# DESCRIPTION OF THE TASK
Copy every line of text in the listing below word for word, leaving out the pictures.

━━━ INPUT DATA

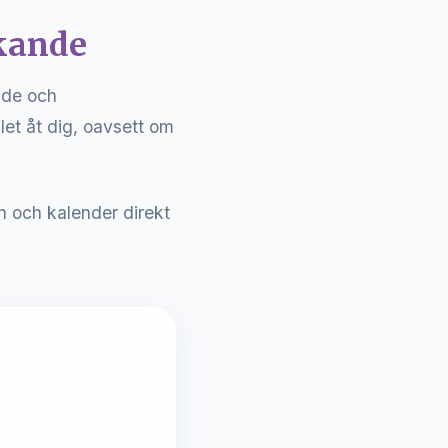
rkande
nde och
et åt dig, oavsett om
n och kalender direkt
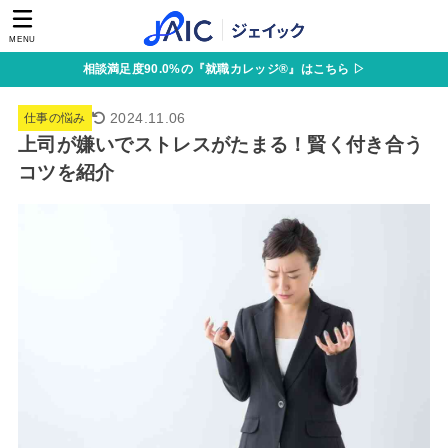
MENU
相談満足度90.0%の『就職カレッジ®』はこちら ▷
2024.11.06
仕事の悩み
上司が嫌いでストレスがたまる！賢く付き合う
コツを紹介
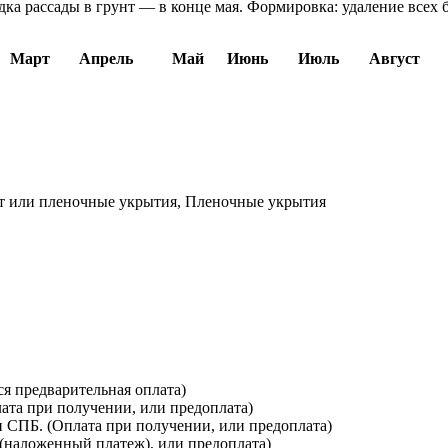
дка рассады в грунт — в конце мая. Формировка: удаление всех 
Март
Апрель
Май
Июнь
Июль
Август
т или пленочные укрытия, Пленочные укрытия
я предварительная оплата)
лата при получении, или предоплата)
и СПБ. (Оплата при получении, или предоплата)
(наложенный платеж), или предоплата)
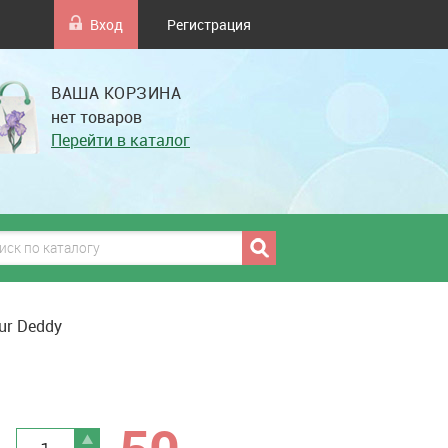
Вход
Регистрация
ВАША КОРЗИНА
нет товаров
Перейти в каталог
ur Deddy
грн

━━━━━━

# ANSWER FOR THIS EXERCISE
rkande
nde och
et åt dig, oavsett om
n och kalender direkt
MENU
相談満足度90.0%の『就職カレッジ®』はこちら ▷
2024.11.06
仕事の悩み
上司が嫌いでストレスがたまる！賢く付き合う
コツを紹介
дка рассады в грунт — в конце мая. Формировка: удаление всех 
Март
Апрель
Май
Июнь
Июль
Август
т или пленочные укрытия, Пленочные укрытия
я предварительная оплата)
лата при получении, или предоплата)
и СПБ. (Оплата при получении, или предоплата)
(наложенный платеж), или предоплата)
Вход
Регистрация
ВАША КОРЗИНА
нет товаров
Перейти в каталог
ur Deddy
грн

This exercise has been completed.